*PAGE EXCERPT*.
┌──
Link schemes
Formerly, Google's PageRank ratings could be gamed using links placed in comment spam. "Between about 2004 and 2007, people used to be able to leave comments on blogs on other sites with links to their own sites, to build up links quickly," explains Wall.
In response, starting in 2005, Google promoted the "nofollow" attribute for link coding. Nofollow links are excluded when calculating PageRank ratings. Nofollow was subsequently adopted by blogging systems like WordPress and Movable Type for links inserted within comments, cutting off that source of links, Wall says.
Webmasters also used to trade links to mutually boost their PageRank ratings, but now they are supposed to use the nofollow attribute in those links, Wall adds. Consequently, such links are no longer of any benefit. (Advertisements on a page don't get counted as links, as they are typically linked to a click counter.)
Because they are no longer able to use linked comments and traded links, webmasters seeking to maximize their PageRank rating have two options: offer compelling content that other sites (especially blogs) will spontaneously link to -- or pay other sites to link, like J.C. Penney did. The latter is a direct violation of Google's guidelines.
└──
*PROMPT*.
Can you carry on the piece about link schemes and PageRank from its last sentence? The rows play no part in this.

*DATA*.
┌──
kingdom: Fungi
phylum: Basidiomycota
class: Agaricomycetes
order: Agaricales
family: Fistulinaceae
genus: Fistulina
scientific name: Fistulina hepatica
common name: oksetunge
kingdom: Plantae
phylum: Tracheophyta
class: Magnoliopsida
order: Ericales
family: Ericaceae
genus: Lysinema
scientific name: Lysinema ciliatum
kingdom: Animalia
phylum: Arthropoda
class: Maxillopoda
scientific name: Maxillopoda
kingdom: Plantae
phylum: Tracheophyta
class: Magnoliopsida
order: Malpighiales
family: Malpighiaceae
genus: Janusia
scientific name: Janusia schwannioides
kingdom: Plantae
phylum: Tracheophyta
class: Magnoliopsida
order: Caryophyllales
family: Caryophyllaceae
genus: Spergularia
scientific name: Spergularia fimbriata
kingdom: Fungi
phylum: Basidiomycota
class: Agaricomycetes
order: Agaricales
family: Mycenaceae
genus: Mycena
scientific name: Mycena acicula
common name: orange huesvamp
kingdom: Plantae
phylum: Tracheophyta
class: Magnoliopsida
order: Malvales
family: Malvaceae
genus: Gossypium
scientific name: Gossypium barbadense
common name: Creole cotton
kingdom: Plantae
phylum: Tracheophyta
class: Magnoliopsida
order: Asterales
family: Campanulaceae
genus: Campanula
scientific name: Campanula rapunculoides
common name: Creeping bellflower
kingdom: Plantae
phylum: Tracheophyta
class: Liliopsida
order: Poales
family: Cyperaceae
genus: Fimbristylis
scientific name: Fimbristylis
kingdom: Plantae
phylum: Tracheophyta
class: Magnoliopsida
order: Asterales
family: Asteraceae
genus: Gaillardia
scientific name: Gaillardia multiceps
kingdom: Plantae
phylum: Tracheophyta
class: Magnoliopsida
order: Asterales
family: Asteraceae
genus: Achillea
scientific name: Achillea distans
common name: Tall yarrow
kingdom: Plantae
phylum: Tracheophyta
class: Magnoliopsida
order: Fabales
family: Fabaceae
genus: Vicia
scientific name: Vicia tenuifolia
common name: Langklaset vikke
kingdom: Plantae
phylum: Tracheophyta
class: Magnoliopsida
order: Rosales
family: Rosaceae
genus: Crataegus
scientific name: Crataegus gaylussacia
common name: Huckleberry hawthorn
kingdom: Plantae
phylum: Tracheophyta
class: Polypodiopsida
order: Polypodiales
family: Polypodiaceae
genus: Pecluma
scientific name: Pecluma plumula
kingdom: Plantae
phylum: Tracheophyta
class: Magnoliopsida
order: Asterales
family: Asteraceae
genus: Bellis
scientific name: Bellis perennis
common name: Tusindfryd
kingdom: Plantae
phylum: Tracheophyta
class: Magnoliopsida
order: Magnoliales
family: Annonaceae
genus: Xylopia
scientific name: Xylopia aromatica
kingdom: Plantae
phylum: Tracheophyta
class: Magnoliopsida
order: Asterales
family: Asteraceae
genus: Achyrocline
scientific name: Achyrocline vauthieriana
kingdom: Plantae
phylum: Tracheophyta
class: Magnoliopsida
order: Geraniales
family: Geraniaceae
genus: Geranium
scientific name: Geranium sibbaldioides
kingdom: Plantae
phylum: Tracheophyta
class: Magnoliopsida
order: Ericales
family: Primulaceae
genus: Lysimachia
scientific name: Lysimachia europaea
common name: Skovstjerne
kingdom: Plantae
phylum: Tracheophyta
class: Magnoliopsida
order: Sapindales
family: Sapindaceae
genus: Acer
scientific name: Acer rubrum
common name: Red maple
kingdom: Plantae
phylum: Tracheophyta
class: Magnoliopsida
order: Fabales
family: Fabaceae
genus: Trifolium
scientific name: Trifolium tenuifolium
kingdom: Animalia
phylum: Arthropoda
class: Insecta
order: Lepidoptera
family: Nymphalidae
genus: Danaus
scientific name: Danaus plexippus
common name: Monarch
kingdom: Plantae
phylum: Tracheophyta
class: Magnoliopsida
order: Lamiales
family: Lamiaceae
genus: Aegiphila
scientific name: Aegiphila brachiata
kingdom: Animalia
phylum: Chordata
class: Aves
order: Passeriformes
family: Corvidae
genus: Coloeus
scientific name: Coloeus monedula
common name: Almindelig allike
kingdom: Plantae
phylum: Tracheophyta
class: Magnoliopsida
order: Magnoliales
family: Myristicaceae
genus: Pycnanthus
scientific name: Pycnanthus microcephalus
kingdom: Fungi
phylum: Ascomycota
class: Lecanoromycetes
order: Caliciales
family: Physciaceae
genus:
└──
*OUTPUT FOR THIS TASK*.
When done by amateurs, paid links are easy to spot, says Fishkin. "When you see a dentist's site with links to student credit card loan sites, you can assume the guy is getting a couple of hundred bucks a month," he says.
In order to get around this, businesses called link farms arrange paid links from established sites with respectable public PageRank ratings, since those links carry more weight.
The most successful link farms don't operate openly. "You just have to know about them," notes Fox. "But often they have been discovered by Google. They continue operating, but their links are not valued by the search engine."
Several reputed link farms were approached for comment but none responded -- except one, whose spokesman said, off the record, that it was an advertising firm and not a link farm, and then hung up. Another announced in a blog that it was getting out of the link business.
Another problem with the link farm business is that it is based on the public PageRank ratings of the linking sites. But Google's Ohye says that public PageRank ratings are actually manipulated by Google to make it harder to game the system. While Google updates the public PageRank database every few months, the public ratings of pages known to be selling links are never updated, rendering their PageRank rating meaningless, she explains.
Anyway, Ohye says, Google's algorithm does not even use the public PageRank ratings to decide how to rank search results. Instead, it uses a completely different, nonpublic database, whose values (fractional numbers rather than a zero to 10 scale) are updated continuously.
As for how this works in practice, Ohye uses the hypothetical example of a news site with a breaking story whose owners find that a lot of other sites are linking to the page with that story.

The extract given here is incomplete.